No matter how much memory you allocate beforehand, it will still be either too little or too much.
Right.
It's also true that there is no universal solution for all tasks.
True.
Just as it is true that there is no one-size-fits-all solution to every problem.
Completely indisputable.
Keep your voice down, comrade. No one is immune from mistakes, not even you. So be kind enough to point out the mistakes of others in a softer tone. I'll correct them now.

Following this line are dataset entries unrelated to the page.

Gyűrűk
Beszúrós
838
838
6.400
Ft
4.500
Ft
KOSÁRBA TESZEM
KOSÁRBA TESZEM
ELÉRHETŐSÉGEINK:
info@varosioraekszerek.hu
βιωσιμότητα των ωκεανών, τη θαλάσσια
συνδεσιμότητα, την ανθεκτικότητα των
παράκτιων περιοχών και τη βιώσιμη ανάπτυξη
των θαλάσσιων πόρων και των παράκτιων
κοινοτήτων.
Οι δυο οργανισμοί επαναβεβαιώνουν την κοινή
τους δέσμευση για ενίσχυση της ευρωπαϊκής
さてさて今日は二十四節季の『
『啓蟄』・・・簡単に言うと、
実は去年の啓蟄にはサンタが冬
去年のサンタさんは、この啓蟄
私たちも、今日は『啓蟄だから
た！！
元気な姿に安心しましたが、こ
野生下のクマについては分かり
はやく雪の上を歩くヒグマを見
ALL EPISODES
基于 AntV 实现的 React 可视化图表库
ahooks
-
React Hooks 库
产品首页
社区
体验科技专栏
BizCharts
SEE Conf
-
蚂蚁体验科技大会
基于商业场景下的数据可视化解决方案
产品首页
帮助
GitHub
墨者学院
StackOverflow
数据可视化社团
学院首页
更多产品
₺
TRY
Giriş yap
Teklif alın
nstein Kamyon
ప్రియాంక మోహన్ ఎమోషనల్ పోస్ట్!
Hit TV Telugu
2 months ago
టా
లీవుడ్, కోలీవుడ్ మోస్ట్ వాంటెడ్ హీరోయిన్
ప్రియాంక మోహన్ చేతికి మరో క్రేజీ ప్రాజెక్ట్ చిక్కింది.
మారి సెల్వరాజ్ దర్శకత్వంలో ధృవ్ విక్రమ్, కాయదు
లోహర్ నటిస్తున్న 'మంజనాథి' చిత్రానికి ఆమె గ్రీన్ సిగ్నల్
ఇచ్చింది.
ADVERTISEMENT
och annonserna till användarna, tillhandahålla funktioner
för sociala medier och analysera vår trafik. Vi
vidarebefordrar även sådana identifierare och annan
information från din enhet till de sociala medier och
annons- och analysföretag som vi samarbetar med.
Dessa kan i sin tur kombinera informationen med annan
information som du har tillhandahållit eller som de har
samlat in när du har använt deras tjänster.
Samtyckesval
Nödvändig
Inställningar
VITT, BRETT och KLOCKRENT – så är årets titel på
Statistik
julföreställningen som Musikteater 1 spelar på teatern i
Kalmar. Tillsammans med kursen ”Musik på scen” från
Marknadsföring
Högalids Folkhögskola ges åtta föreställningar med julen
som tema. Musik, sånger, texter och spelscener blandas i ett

And the right option will remain a secret???
There can't be a correct variant of hash tables and hashes in principle - it all depends on the specific purpose and application conditions.
It's like making a sandwich. Maybe someone doesn't eat mayonnaise or ketchup, or he's a vegan....
But putting ketchup on the table and laying bread on it - it's kind of clear that's not the case here....
Basics on the subject for the lazy:
https://www.slideshare.net/mkurnosov/6-32402313
In reality, everything is much more complicated and is discussed in the relevant literature or in good "algorithms and data structures" courses.
In short, hash function should work firstly: quickly, secondly - there is no need to invent something very complicated, because the appearance of the same values is normally resolved within the dictionary by direct brute force. The main thing is not to have too frequent collisions, that's all. In Generic, the set of functions in the file HashFunction.mqh is responsible for the hash of functions of base types. To make sure everything is simple there, let's see how it is organized:
Integer types are either returned as is, or for short integer types not elaborate bitwise conversion operations are used. For types that don't fit into 32 digits, an exclusive or followed by a left-right join is used. For strings, also not complicated hash is calculated through direct brute force. For real numbers the bit representation is taken with union and it is used as a hash.
Dictionary-type algorithms are conventionally divided into two parts:
What is a CHashSet? It is a collection (an array in its essence) where each element is unique. For example, such a collection can contain numbers 2,5,1,7,10,15,1024. But no two numbers can be the same. It can also contain strings, real numbers and even user-defined complex types (more about that later). But for any type the rule is the same: there can not be another of the same type in the dictionary.
What is a CHashMap? It's a collection (also an array in its essence), where each element is a complex type key-value:
It's arranged almost the same way as CHashMap, but allows you to match two sets such that an element of set 1 matches an element of set 2. This is very handy stuff, allowing you to write very efficient query algorithms with an average execution time of O(1).
Later on, we'll use examples to break down the construction of some kind of correspondence.
Interestingly, any key-value dictionary naturally establishes such a non-trivial relation asone to many. For example, we have a bunch of historical orders, and a bunch of trades that were executed based on them. Each trade corresponds to only one order, but one order can correspond to multiple trades. The dictionary of such a relation can store as a key the number of a deal, and as a value, the number of the order that served to open it.